Treatments for Bad Breath in Cats
The treatment of your cat’s bad breath depends on what is causing it in the first place. Here are some of the steps that you can take.
- Bring Your Cat to the Vet
Before you do anything else, you should get in touch with your vet if the bad breath is persistent and doesn’t seem to have any obvious causes. This is especially important if you notice any other accompanying symptoms to cat bad breath and sneezing like red gums, teeth stains, excessive drooling, loss of appetite, or sudden weight loss. Bear in mind that many cats tend to hide when they are in pain or discomfort, so you will need to observe them closely to see if they are in pain.
Treatment will depend if they diagnose anything wrong. Whatever the case, you will be able to get peace of mind or you get treatment started at the earliest possible opportunity, which is the best way of helping your cat get back to the peak of health. If they don’t diagnose anything specifically wrong with your pet, they should be able to provide you with some advice on how to stop the issue from reoccurring.
- Cleaning Their Teeth
If your cat has no other medical issues, in many cases, bad breath can be treated by giving your cat’s teeth a good brush. Many owners don’t look after their cat’s oral hygiene properly, which will inevitably lead to periodontal disease at some point down the line. You will need some special cat toothbrushes and toothpaste. Avoid using brushes designed for humans as they will be too hard for your cat’s teeth. You can either get finger brushes or those designed in a traditional shape. You also need to use special toothpaste too as the human kind can be toxic if swallowed, and cats will not know how to spit it out!
It is best if you get into this habit when your cat is young as it can be harder to get them to cooperate when they are older. Either way, you are going to need to display plenty of patience and persistence to have success. You should try doing this at a similar time every day as cats are creatures of habit who don’t like big surprises if they can be avoided. If your kitten has bad breath, you don’t need to brush their milk teeth, but you can touch their teeth early to get them used to it.
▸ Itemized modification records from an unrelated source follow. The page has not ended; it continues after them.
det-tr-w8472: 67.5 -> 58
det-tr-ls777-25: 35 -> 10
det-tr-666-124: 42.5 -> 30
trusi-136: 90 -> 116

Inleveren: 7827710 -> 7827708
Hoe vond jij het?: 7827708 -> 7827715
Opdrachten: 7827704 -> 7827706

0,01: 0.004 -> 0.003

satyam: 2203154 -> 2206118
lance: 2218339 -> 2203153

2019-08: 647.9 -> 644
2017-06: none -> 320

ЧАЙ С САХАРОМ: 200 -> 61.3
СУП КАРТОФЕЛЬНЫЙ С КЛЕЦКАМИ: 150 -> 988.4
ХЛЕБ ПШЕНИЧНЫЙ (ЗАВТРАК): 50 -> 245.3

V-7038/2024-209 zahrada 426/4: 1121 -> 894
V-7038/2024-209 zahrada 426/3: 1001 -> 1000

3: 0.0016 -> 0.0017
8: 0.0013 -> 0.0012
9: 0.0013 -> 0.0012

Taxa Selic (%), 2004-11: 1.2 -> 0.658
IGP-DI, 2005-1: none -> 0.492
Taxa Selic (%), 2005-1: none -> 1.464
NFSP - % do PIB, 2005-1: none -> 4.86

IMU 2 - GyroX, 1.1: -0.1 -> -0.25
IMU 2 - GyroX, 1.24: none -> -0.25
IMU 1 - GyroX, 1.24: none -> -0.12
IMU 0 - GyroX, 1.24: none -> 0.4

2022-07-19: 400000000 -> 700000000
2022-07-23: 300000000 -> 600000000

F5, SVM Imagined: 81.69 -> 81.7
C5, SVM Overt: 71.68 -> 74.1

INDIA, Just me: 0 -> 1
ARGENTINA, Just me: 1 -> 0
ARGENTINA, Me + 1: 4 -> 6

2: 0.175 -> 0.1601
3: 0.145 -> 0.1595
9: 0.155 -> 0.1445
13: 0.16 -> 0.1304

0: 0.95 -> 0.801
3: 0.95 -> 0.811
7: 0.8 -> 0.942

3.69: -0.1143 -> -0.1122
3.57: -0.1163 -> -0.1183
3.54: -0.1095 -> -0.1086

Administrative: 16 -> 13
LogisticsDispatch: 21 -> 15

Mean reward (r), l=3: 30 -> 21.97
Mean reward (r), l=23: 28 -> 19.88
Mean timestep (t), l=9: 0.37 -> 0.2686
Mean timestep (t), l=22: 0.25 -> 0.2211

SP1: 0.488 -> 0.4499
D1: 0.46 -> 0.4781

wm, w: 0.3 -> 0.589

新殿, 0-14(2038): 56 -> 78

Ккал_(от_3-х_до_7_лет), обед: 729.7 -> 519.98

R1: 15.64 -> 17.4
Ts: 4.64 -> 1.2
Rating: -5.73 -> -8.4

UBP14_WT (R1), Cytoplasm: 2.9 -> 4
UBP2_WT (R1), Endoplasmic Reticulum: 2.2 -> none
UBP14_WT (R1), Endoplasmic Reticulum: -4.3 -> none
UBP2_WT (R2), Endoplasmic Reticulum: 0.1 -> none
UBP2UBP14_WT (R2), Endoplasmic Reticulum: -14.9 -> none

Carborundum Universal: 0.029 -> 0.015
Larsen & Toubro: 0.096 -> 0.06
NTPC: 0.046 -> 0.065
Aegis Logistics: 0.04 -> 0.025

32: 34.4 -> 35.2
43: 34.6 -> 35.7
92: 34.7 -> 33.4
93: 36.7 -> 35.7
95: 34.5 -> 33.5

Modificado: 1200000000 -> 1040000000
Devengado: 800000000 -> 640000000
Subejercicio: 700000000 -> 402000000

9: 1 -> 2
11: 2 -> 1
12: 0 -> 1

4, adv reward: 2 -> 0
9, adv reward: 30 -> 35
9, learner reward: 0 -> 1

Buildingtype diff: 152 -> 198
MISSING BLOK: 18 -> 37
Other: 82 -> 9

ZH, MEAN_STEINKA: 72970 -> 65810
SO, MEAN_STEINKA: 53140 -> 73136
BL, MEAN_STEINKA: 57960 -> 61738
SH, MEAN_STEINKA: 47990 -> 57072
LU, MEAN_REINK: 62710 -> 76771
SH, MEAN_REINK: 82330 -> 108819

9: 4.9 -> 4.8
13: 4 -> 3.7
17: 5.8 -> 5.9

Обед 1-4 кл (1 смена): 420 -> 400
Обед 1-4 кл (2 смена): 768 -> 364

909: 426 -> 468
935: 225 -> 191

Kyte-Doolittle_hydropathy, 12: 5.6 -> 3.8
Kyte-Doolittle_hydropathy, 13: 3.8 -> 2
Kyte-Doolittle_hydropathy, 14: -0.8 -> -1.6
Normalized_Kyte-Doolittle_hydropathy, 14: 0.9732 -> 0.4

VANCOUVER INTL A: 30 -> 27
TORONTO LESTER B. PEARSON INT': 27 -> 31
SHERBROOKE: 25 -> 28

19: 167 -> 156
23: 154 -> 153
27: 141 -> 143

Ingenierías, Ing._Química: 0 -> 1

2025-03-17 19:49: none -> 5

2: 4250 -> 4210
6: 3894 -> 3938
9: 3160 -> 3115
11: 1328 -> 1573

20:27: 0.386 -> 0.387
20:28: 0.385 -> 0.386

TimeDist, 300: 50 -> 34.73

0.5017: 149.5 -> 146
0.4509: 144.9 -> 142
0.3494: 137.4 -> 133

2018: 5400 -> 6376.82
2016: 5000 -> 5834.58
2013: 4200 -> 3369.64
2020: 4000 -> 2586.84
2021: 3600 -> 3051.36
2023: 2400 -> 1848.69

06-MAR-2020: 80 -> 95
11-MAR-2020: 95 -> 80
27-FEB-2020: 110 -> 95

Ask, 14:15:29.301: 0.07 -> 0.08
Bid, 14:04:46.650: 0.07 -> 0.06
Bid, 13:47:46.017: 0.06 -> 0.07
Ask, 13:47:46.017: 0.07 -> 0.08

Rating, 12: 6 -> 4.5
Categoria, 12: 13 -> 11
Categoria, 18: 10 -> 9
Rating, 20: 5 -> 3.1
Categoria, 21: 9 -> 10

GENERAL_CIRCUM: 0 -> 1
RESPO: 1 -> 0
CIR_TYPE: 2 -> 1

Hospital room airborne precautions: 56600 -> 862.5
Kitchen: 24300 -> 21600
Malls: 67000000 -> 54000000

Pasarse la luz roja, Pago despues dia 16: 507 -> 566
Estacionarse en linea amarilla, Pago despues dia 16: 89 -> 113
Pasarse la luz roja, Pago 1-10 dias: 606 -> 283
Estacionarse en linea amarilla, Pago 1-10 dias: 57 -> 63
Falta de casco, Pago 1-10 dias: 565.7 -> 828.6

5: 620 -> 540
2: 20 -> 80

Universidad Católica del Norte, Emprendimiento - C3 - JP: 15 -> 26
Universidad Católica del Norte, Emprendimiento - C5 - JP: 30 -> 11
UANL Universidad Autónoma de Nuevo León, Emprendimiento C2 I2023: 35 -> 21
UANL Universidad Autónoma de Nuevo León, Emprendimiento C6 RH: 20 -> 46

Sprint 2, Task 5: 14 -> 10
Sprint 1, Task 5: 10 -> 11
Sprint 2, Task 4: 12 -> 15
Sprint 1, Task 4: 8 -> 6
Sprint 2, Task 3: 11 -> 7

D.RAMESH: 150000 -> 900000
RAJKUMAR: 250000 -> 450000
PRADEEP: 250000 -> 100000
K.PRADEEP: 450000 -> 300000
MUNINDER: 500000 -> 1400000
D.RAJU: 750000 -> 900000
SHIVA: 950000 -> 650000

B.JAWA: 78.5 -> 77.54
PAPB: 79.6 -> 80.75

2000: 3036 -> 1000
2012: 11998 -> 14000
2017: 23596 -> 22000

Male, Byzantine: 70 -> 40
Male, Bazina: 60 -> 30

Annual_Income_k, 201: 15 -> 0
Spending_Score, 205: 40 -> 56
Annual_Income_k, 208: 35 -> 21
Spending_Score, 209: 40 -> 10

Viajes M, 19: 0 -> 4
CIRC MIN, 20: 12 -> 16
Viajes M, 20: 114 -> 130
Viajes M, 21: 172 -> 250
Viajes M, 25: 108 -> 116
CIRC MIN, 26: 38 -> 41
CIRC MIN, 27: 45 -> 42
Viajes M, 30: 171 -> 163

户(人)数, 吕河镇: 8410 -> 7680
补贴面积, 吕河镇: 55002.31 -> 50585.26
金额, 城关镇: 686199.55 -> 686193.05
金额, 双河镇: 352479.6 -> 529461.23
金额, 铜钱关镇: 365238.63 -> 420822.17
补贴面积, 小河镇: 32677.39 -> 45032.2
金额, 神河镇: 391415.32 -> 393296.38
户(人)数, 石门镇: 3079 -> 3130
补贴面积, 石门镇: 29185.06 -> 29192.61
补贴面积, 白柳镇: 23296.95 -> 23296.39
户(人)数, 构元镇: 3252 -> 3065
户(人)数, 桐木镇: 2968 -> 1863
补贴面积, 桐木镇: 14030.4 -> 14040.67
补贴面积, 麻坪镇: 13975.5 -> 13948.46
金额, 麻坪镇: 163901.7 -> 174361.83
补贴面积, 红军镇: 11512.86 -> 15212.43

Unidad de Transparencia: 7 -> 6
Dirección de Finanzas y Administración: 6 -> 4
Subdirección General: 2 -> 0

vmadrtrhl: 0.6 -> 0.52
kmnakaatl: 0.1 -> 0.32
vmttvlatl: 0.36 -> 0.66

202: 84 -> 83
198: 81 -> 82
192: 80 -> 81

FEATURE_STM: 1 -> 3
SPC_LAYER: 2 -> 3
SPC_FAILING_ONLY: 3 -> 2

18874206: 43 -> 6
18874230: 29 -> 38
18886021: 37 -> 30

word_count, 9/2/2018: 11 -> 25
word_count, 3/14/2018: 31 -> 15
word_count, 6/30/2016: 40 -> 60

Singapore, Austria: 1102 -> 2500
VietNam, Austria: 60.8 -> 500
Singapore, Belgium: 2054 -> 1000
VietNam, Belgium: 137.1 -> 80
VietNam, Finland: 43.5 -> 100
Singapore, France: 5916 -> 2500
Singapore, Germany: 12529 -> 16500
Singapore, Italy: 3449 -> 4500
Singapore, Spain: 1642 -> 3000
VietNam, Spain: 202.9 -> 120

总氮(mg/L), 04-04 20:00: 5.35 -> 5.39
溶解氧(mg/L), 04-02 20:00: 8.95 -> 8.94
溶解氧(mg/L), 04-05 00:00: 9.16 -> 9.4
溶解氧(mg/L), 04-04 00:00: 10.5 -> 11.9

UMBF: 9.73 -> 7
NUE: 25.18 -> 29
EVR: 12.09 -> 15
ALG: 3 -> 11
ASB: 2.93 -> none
- Use Other Ways to Maintain Oral Health
If you can’t brush your cat’s teeth, you could try other products such as oral hygiene gels or dental chews. Since your cat can’t look after their own oral health, you should make some sort of effort to keep on top of it in any way that you can.
- Change of Diet
If the cause of the cat bad breath is food-related, you could always shift your kitty onto different food types. Often, it is fishy food that is the problem, so you could try something more meat-based instead. Feeding your cat some dry food from time to time can also be useful in preventing plaque buildup and battling one of the leading causes of bad breath. But if your cat is on a mainly dry food diet, you should ensure that they have plenty of water left down as this ensures that they stay hydrated.
Recovery of Bad Breath in Cats
We can’t say conclusively how long it is going to take your cat to recover from a case of bad breath. It largely depends on what is causing the problem. If it is down to plaque stuck under the gums, this can be treated quickly with a professional tooth cleaning. However, if it is a more serious condition like liver or kidney disease, it is going to take a lot longer to solve. In some cases, the issue could be life-threatening.
Most cats suffer from bad breath from time to time. Often, it is just due to what they have eaten, but there are some occasions when it could be a sign that a more serious issue is at work. A checkup by a veterinarian will help to clarify what is causing the problem. It could be that your cat needs to be booked in for a professional tooth cleaning session. If there is a more serious issue, an antibiotic or medication may be required. Make sure that you don’t dismiss the problem if you notice it on a continual basis.